El arco de desarrollo de Gary Cooper, aunque arranca una de las mejores químicas de la gran pantalla junto a Stanwyck, resulta demasiado sacrosanto y el gran cambio final se produce por una dolorosa revelación que acentúa aún más su angélico carácter y no por una cadena de descacharrantes acontecimientos. Es, de principio a fin, el tipo que se emborracharía con un vaso de leche, pero sin haber probado el auténtico licor que hizo perder la cabeza a Cary Grant o Rock Hudson. Se propicia el enlace de la princesa destronada y el cuadriculado príncipe frente al acoso de una bruja con dos caras: la de la ley y la del corrupto gangsterismo –un pretexto que Wilder repitió en “Con faldas y a lo loco” (1959)–; una historia que no distaba mucho de ser una traslación urbana y poco picante de la obvia moral Disney, aún así trufada de una elegancia cómica que escasearía con el discurrir de las décadas.

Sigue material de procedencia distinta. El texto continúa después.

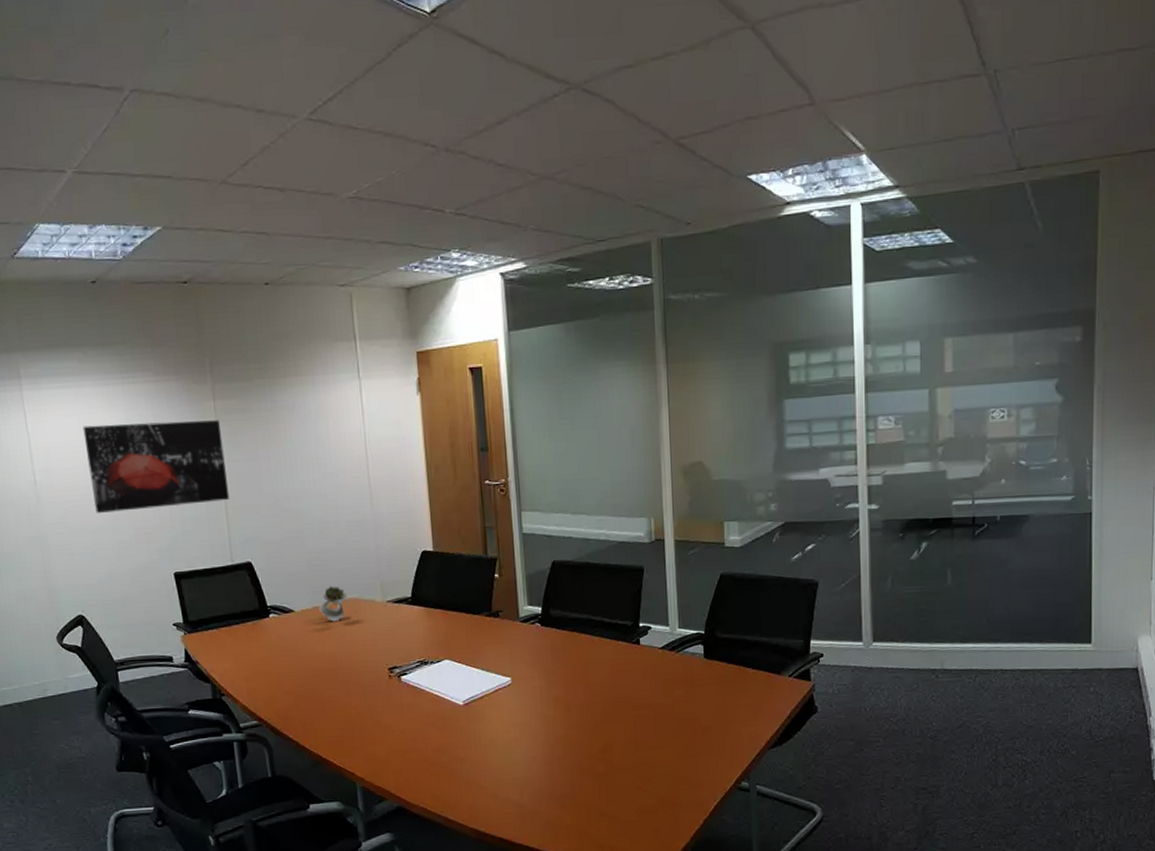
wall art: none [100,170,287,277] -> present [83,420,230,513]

En las imágenes: Fotogramas de “Bola de fuego” - Copyright © 1941 The Samuel Goldwyn Company. Todos los derechos reservados.

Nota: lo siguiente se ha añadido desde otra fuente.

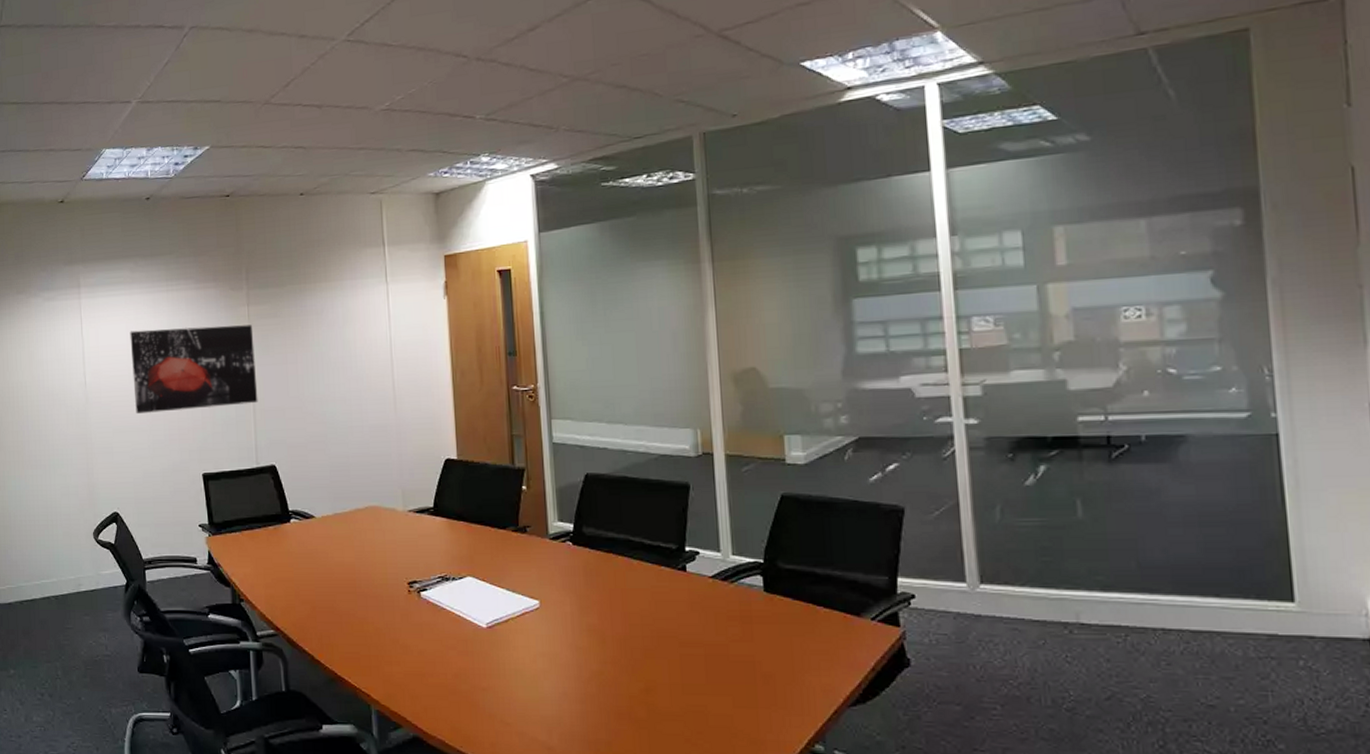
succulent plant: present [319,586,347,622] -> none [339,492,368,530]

Miércoles 7 Noviembre 2007

Si Frank Flannagan –Gary Cooper, para más señas– no sabía amar, ¿quién podría hacerlo? Si París no ofrecía el marco propicio para enamorarse, ¿dónde buscarlo? Si los hoteles y los detectives no suponen una premisa de deliciosa confusión, ¿cómo aliñar el romance? Más allá de los cortinajes rosados que envuelven estas preguntas, “Ariane” (1957), una olvidada película de Billy Wilder, supone la evidencia encerrada en todos esos interrogantes: que el amor perfecto es posible, tiene nombre de mujer icónica –Audrey Hepburn– y su inocencia e ingenuidad no están reñidas con el sabor amargo de un suceso que en la vida real tildaríamos de imposible. Robándole estrategias a Lubitsch, el alumno brillante abría puertas y compartimentos de hoteles, balcones y fundas de violonchelo para cerrarlas con una fugacidad repleta de datos sutiles y reveladores.

 

La confusión de los camareros –y camareras, recordemos “Ninotchka” (1939)–, de las llamadas telefónicas y las suplantaciones de identidad aseguran siempre una eficacia humorística elegante y coqueta, como esas visiones parisienses que Wilder rodaba con cierta desmitificación fílmica y admiración de extranjero. Pero, aparte del padre preocupado, o los perritos entrometidos, o la vecina emperifollada, “Ariane” es un tratado de conquista para el hombre maduro. Acosado por una jovencita a la que dobla en edad y hacia la que no demuestra ningún afecto o pasión inicial, Flannagan va resquebrajando su costra de dandy rancio –con perdón de Pilar Miró– para postrarse a los pies de un amor que dura lo mismo que una noche en el Ritz, que un cuarteto de cuerda que cobra por horas, que un viaje en cualquier tren. Y lo consigue provocando la admiración de la Hepburn mediante champán, flores, picnics y listas interminables de mujeres del pasado.

 

A las cenizas sólo le quedan cenizas, viejos trucos, arrastrarse por la moqueta si hace falta para restituir el zapato perdido de esta particular Ceniciente parisiense, toda indiferencia fingida y dudas de adolescente que sólo buscaba una aventura antes de volver espantada a casa a la medianoche. La magia de Wilder consiste en que a la par que veíamos un feeling palpable, una comunicación limpia y graciosa entre la madurez estancada y la juventud descarada, nos percatábamos también del dolor que escondían tantas mujeres olvidadas, cuyos nombres se almacenan en una grabadora como latas caducadas en la alacena. La feliz unión del posible y del imposible en ese final que era al mismo tiempo estático y móvil, como un beso pasajero, como un romance más que recibe música de violines, pero que quizá termine grabado con voz metálica en una cinta de una habitación cualquiera.